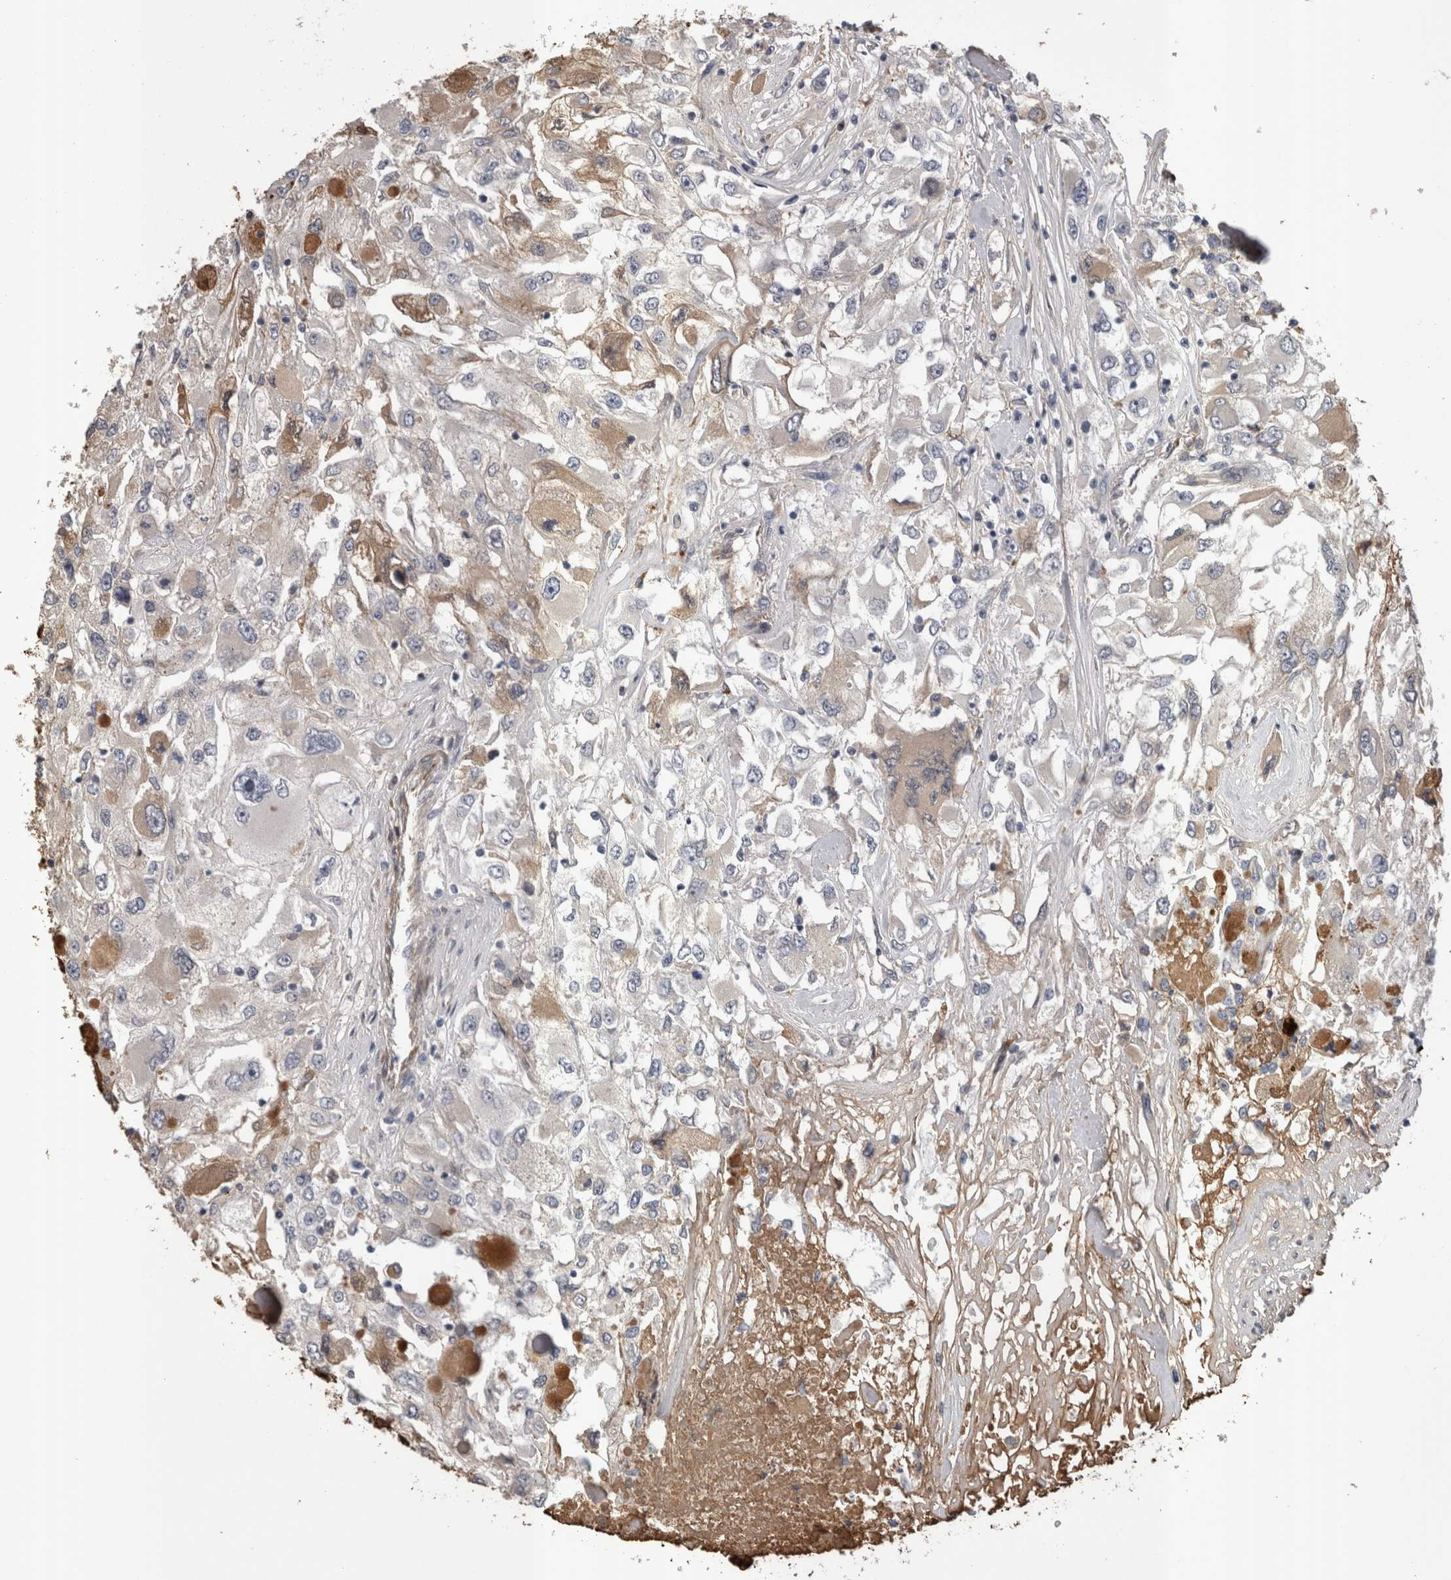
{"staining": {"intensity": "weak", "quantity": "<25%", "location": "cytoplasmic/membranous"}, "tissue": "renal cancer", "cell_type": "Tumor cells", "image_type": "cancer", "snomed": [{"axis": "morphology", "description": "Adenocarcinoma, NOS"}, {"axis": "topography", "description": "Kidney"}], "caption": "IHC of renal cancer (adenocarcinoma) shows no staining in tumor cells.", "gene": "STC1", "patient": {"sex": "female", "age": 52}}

......

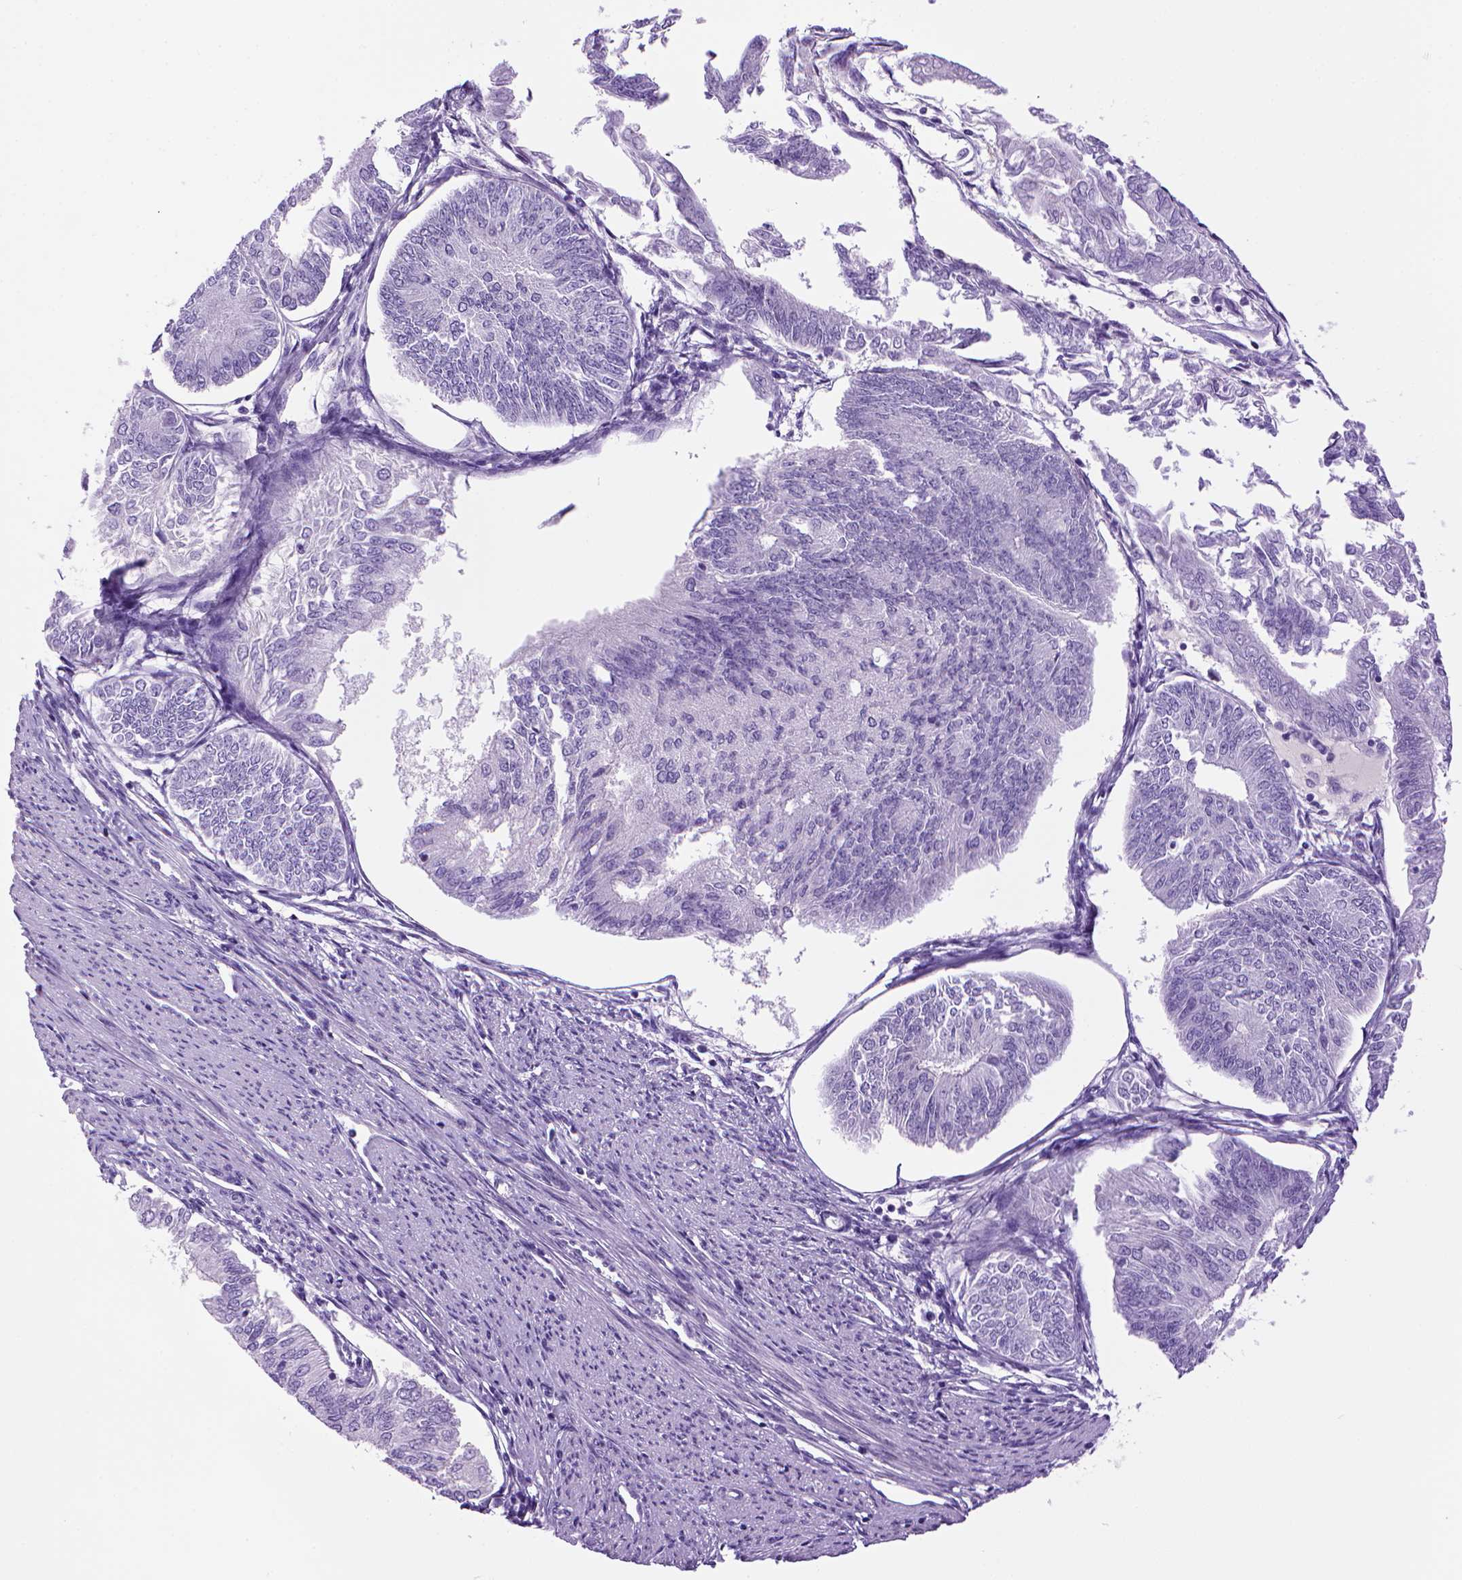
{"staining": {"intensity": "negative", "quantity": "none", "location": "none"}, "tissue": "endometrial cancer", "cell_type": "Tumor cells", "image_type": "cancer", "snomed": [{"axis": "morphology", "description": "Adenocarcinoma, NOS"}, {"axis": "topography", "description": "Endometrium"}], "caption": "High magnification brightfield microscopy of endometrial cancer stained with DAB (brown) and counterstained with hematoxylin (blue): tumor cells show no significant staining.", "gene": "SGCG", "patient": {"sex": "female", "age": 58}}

......

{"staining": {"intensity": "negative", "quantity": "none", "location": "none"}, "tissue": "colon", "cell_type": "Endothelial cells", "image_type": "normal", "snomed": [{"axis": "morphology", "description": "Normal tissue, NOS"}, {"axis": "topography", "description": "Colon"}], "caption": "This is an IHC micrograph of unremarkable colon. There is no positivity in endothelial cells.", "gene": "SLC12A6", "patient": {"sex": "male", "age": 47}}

......

▶ [ABOUT THIS TASK]:
Reproduce each line above that contains "negative".

▶ [EXERCISE RESULT]:
{"staining": {"intensity": "negative", "quantity": "none", "location": "none"}, "tissue": "endometrial cancer", "cell_type": "Tumor cells", "image_type": "cancer", "snomed": [{"axis": "morphology", "description": "Adenocarcinoma, NOS"}, {"axis": "topography", "description": "Endometrium"}], "caption": "High magnification brightfield microscopy of endometrial cancer stained with DAB (brown) and counterstained with hematoxylin (blue): tumor cells show no significant staining.", "gene": "SGCG", "patient": {"sex": "female", "age": 58}}
{"staining": {"intensity": "negative", "quantity": "none", "location": "none"}, "tissue": "colon", "cell_type": "Endothelial cells", "image_type": "normal", "snomed": [{"axis": "morphology", "description": "Normal tissue, NOS"}, {"axis": "topography", "description": "Colon"}], "caption": "This is an IHC micrograph of unremarkable colon. There is no positivity in endothelial cells.", "gene": "SLC12A6", "patient": {"sex": "male", "age": 47}}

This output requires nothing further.